The Bible is authoritative, just not uniformly so. You wouldn't hold Ecclesiastes to have the same level of authority over life and practice as you would Paul's epistles. You wouldn't read the story of King Saul as being authoritative in the same way you would read the story of Jesus crucifixion and resurrection. You wouldn't put Revelation on the same level of authority as Leviticus. Poetry and historical narrative are not to be read in the same way. Even within the same book and author, you don't necessarily give every passage the same authoritative weight. When St. Paul tells the Corinthians how women should dress and behave in church, it carries a different kind of authority than when he is describing his sufferings on his mission trips, or when he is speaking about how to practice spiritual gifts or share in the Lord's Supper. No one reasonably expects to give every single passage from Genesis to Revelation identical authoritative weight. We use judgment (sometimes informed and sometimes not, but judgment nonetheless), to determine a passage's authoritativeness for our present circumstances today. I mean, who among us has obeyed Jesus' command to "sell all you possess and give it to the poor." (Mark 10:21) I sure haven't. You haven't, either. Do Jesus' commands have authority? Sure... but we would agree that they are not equally so.

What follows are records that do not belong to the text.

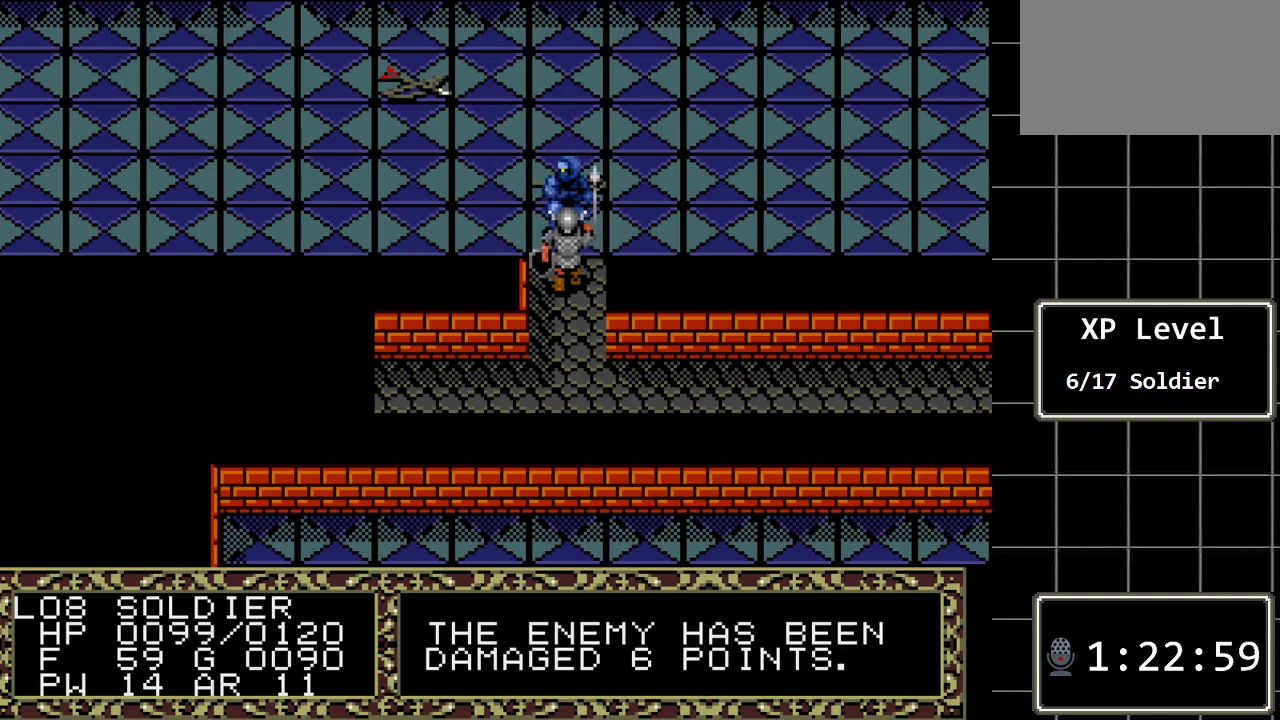
{"buttons": [], "events": []}
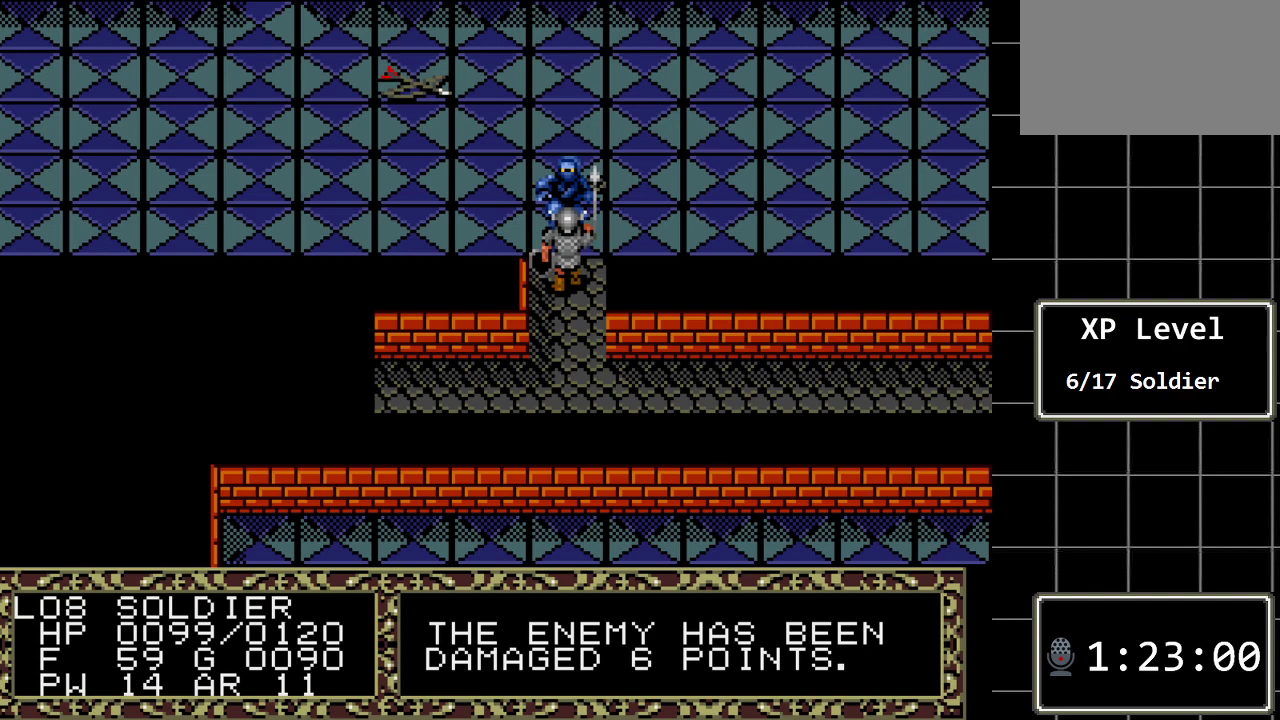
{"buttons": [], "events": []}
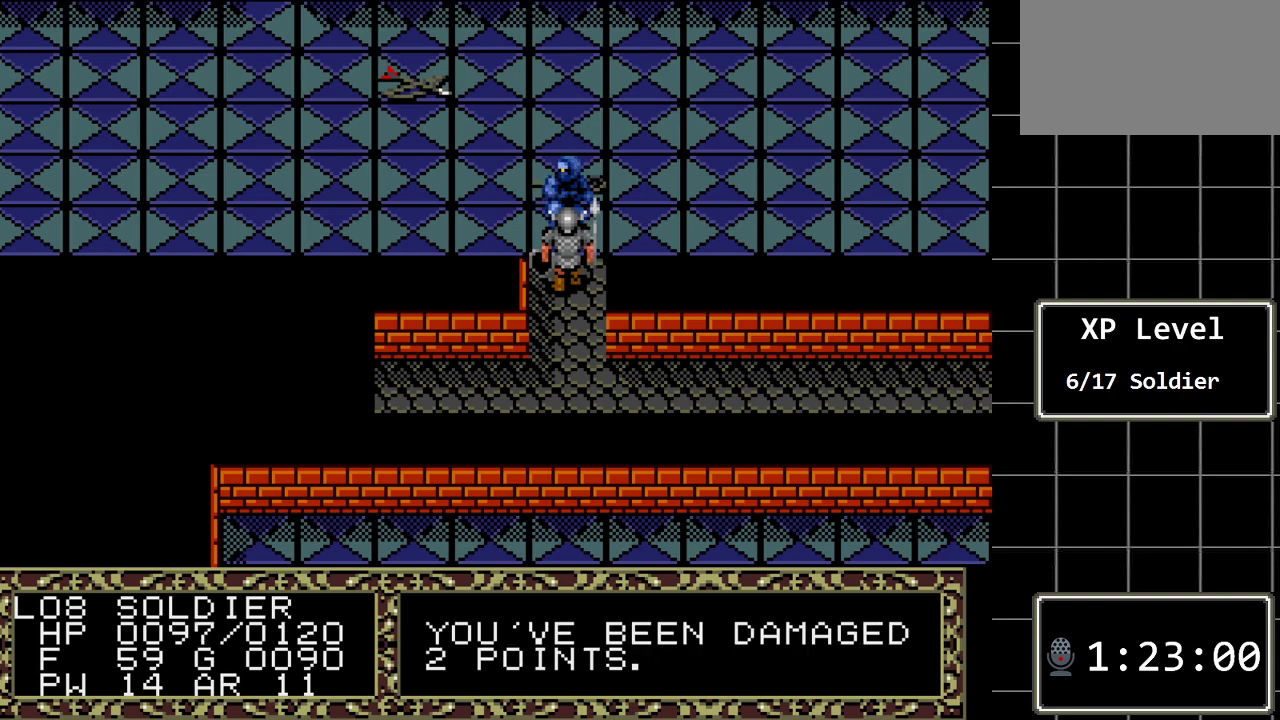
{"buttons": [], "events": [[33, "DPAD_UP", "down"], [283, "DPAD_UP", "up"]]}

You can apply the Bible to life selectively, not comprehensively. Quick! What does the Bible teach on the morality of 1) genetic engineering of plants, 2) funding manned space missions to the moon or Mars, 3) gastric bypass surgery for weight loss, or 4) hydro-fracking for shale oils & natural gas?
NOTHING!
None of these issues existed at the time the Bible was written. There is no reasonable expectation that the Bible would give explicit direction on these matters. Now, of course, we can deduce some things that might possibly apply to those topics based on general principles, but... to do that we must infer, and to infer we must interpret. And when we interpret, we leave straightaway the category of ABSOLUTE truth, for the truth then becomes relative to our interpretation of the Bible, and to what we infer from it about God's implied direction on a topic. Truth becomes relative insofar as it depends on my interpretation. No longer then can our rallying cry be "sola scriptura!" but instead it must be "sola (my interpretation of) scriptura!". This calls for great humility in offering our opinions, for although God is not fallible, we certainly are.

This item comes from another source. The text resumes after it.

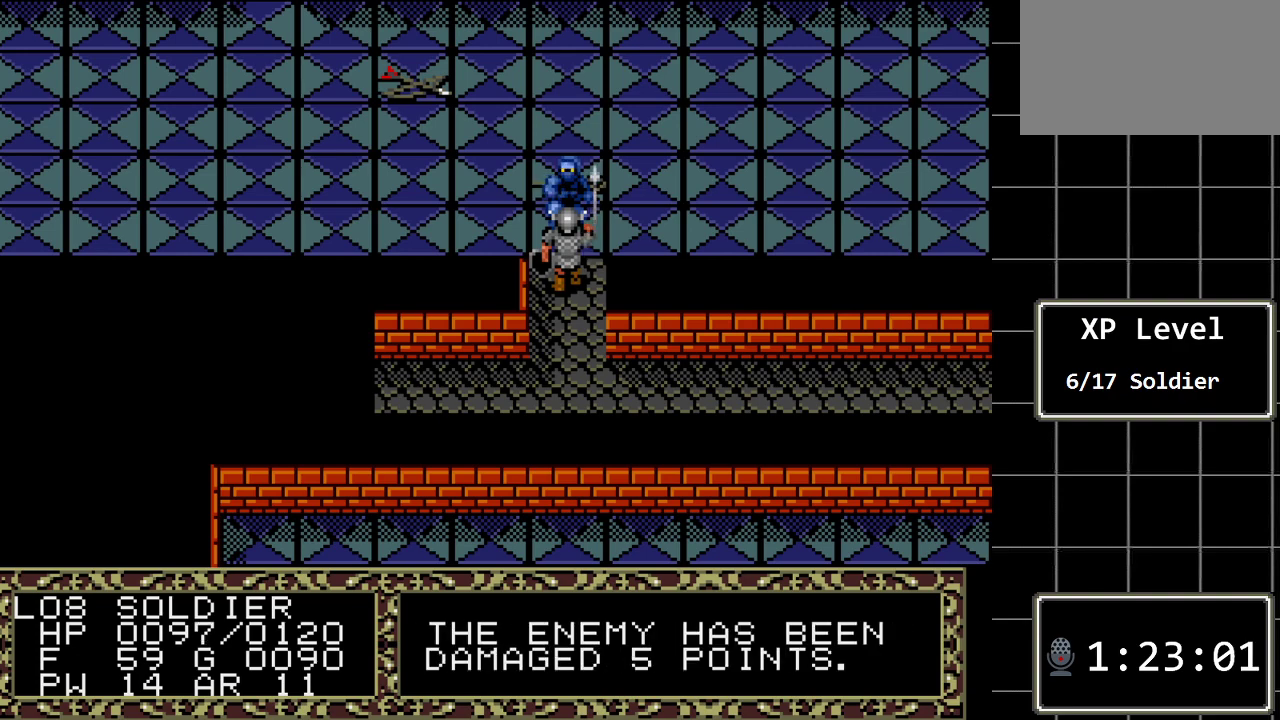
{"buttons": [], "events": []}
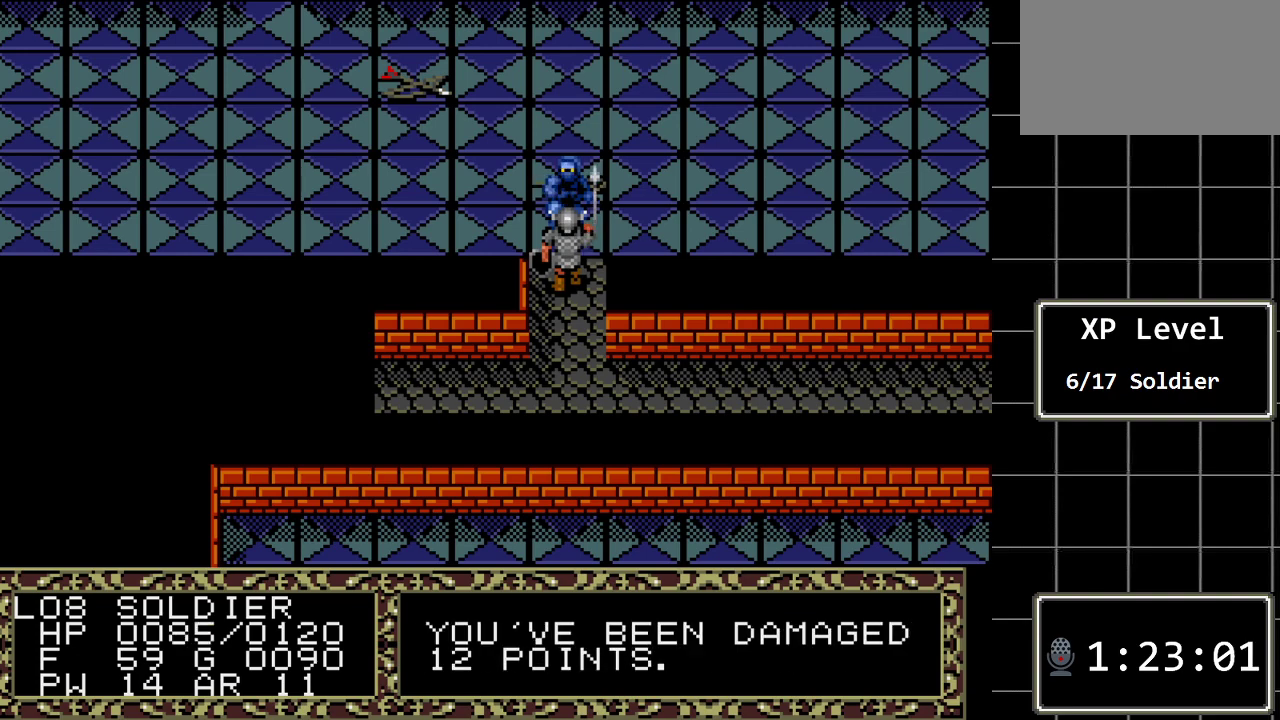
{"buttons": [], "events": []}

As to the Bible being God's little rule book, our instruction manual for life, all I can say is - no owner's manual I've ever read has said things like "Meaningless, meaningless, everything is meaningless!" (Eccl. 1:2), "Your two breasts are like twins, fawns of a gazelle." (Song 4:5), "My God, my God, why have you forsaken me?"(Ps. 22:1, Mt. 27:46), and "They had such a sharp disagreement that they parted company." (Acts 15:39) What kind of instruction manual is that?
The Bible is simply far more complex and layered (and fraught with opportunities for differences in interpretation), than biblicists make it out to be. As such, it should not be cavalierly appealed to, to settle an argument, as if it were simply a matter of looking it up, or "biblically Google-ing it", because the answer will be obvious. It's far more complicated than that.